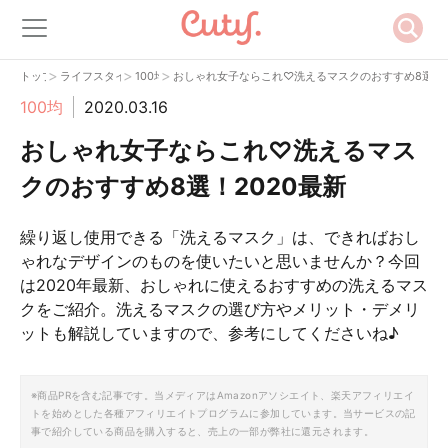
>
>
>
トップ
ライフスタイル
100均
おしゃれ女子ならこれ♡洗えるマスクのおすすめ8選！2
100均
2020.03.16
おしゃれ女子ならこれ♡洗えるマス
クのおすすめ8選！2020最新
繰り返し使用できる「洗えるマスク」は、できればおし
ゃれなデザインのものを使いたいと思いませんか？今回
は2020年最新、おしゃれに使えるおすすめの洗えるマス
クをご紹介。洗えるマスクの選び方やメリット・デメリ
ットも解説していますので、参考にしてくださいね♪
※商品PRを含む記事です。当メディアはAmazonアソシエイト、楽天アフィリエイ
トを始めとした各種アフィリエイトプログラムに参加しています。当サービスの記
事で紹介している商品を購入すると、売上の一部が弊社に還元されます。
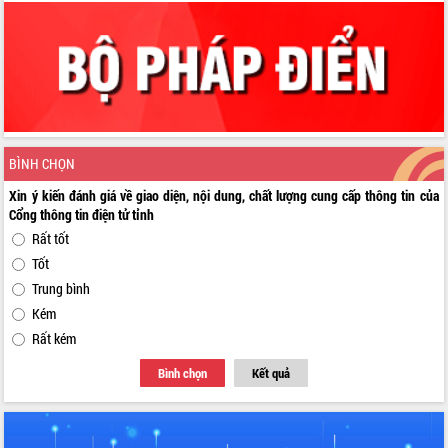
BÌNH CHỌN
Xin ý kiến đánh giá về giao diện, nội dung, chất lượng cung cấp thông tin của
Cổng thông tin điện tử tỉnh
Rất tốt
Tốt
Trung bình
Kém
Rất kém
Bình chọn
Kết quả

-----

• **What you need to do**: Count the lines in the records that contain the string "おしゃれ女子ならこれ", and reply with the number alone.

• **Your response**: 2